Approach to Meijiza (Photo: Masafumi Hata)
- 5 min read

Meijiza Theater

A Meiji period theater and Gifu Treasure

I can still remember the first time I went to Meijiza theater in Kashimo. The slow walk up the hill from the torii gate revealed a Meiji style black and white plastered tudor-like facade theater. It was only my first month in Japan, but I can clearly remember the excitement of seeing a kabuki performance put on by the locals. The heat of that early September Sunday, the smell of the stalls outside selling gohei mochi, a local sushi called hobazushi (sushi rice, vegetables and salmon on a magnolia leaf) and drinks; the smell inside from the sea of people crammed into a small space on tatami mats kicking up dust. But that all played second fiddle to the colors, sounds, sets and stories of the stage.

Meijiza was built in 1894 under the leadership of three locals, as a place to commune, relax and entertain. In the following 117 years there have been everything from professional Kabuki and local Kabuki to heavy metal, jazz, quebecois folk and classical concerts. It is considered a Gifu Prefectural Treasure and is protected by the prefecture.The main entrance is decorated by two large paintings of Kabuki characters. These full color paintings are displayed year-round and don’t ever seem to fade. To the right of the main entrance is the daily use entrance. Don’t forget to take off your shoes and put on slippers. If you don’t put on the slippers, Mr. Yasue, the manager, will bring you a pair. There is no obligatory entrance fee, but you can donate ¥200 yen to maintenance by purchasing a small ticket made of Kashimo’s famous Japanese cyprus. Mr Yasue will then break your ticket in half. One half is your receipt, and the other half, you sign your name. Mr. Yasue will then take you to a ticket-covered wall right inside the main entrance. As the breeze blows through the entrance, the little tickets of wood clap against the wall like an adoring audience clapping for encores. I turned to Mr. Yasue and asked, “Are there any tickets from other countries?” He points out tickets signed by people from all over the world. Mr. Yasue may give you an impromptu tour without hesitation.

We entered the impressive main hall where the floor is covered in tatami mats broken by a grid of wood paths so that during a performance one can get out without disturbing the view of others. The ceiling and walls slant away from the stage producing perfect acoustics. When sitting in the audience a person whispering on stage can be clearly heard. The next stop in our tour was up the steep steps leading to the green rooms behind the stage. Though not in the most original style, the walls of the dressing rooms are covered with the signatures of performers including world renowned Kabuki actor, Nakamura Kanzaburo.

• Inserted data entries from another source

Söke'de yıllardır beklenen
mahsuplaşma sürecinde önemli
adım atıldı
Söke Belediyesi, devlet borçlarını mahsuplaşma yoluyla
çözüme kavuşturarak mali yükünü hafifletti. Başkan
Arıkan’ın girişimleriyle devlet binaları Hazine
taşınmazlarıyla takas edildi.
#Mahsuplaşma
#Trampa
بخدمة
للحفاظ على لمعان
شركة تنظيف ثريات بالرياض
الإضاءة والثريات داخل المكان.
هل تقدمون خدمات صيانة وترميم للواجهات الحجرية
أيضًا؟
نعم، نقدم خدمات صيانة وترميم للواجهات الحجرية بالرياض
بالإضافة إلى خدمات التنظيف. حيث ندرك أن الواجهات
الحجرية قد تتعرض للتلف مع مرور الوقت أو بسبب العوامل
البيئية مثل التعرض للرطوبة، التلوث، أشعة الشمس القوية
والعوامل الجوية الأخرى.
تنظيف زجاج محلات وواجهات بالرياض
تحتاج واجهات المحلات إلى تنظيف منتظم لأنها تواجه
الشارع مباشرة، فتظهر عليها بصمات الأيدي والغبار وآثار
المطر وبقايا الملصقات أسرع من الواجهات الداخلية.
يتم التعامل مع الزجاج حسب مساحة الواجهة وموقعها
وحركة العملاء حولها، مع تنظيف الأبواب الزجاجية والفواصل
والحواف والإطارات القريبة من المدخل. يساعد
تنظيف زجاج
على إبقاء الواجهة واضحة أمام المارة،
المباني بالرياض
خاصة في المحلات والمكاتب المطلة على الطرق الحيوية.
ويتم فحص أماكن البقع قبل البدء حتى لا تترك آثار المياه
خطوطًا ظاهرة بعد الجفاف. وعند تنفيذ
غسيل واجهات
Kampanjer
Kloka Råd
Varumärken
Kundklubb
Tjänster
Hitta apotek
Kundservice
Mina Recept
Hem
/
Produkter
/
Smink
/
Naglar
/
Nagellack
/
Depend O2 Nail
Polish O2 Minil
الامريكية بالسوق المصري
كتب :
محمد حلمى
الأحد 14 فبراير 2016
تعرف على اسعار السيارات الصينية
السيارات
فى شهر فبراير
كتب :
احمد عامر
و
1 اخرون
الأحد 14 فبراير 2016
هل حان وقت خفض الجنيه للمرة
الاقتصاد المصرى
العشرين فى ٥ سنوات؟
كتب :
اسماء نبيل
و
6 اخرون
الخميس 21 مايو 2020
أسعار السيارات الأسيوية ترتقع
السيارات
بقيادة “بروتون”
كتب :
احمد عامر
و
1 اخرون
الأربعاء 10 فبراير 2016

Down below the greenrooms is the props department, full of swords, wigs and other items to set the scene. Mr Yasue doesn’t spend much time here as he prefers to show the “secret room”. Down the narrow hallway and through a secret door only 1 meter high is the stage rotation room. Four people push large wooden beams to rotate the entire center of the stage in a circle. If there are few guests and no events planned, Mr. Yasue will rotate the stage for you. The finally Mr. Yause brought me down a narrow path under the stage, up through the trap door in the main hanamichi and into the comfortable openness of the main hall.

The big event of the year is the locally performed and produced kabuki held the first Sunday of September. It is free, but held for only one day once a year. So come early to claim your spot on the mats! September 2011 was the 40th anniversary performance for the Kashimo Kabuki troupe, and so was a special occasion that drew a sell-out crowd. In my 10 years of living in Kashimo, Meijiza has always been THE place to bring guests. I have been entertained many times, and as well have had the pleasure of performing for others on this stage. It is a piece of Gifu’s history and a treasure to the locals. It may not have the spectacle of Tokyo’s Kabukiza, but has the character of a great Japanese building and tradition.

As you leave the Meijiza, listen for the wooden tickets. It’s almost as if they are telling you to take a bow.


Editor Update (February 14, 2012): Meijiza has launched a mobile website in Japanese and English which includes details for self touring. While visiting Meijiza, you can view the website and know what you are looking at in two languages.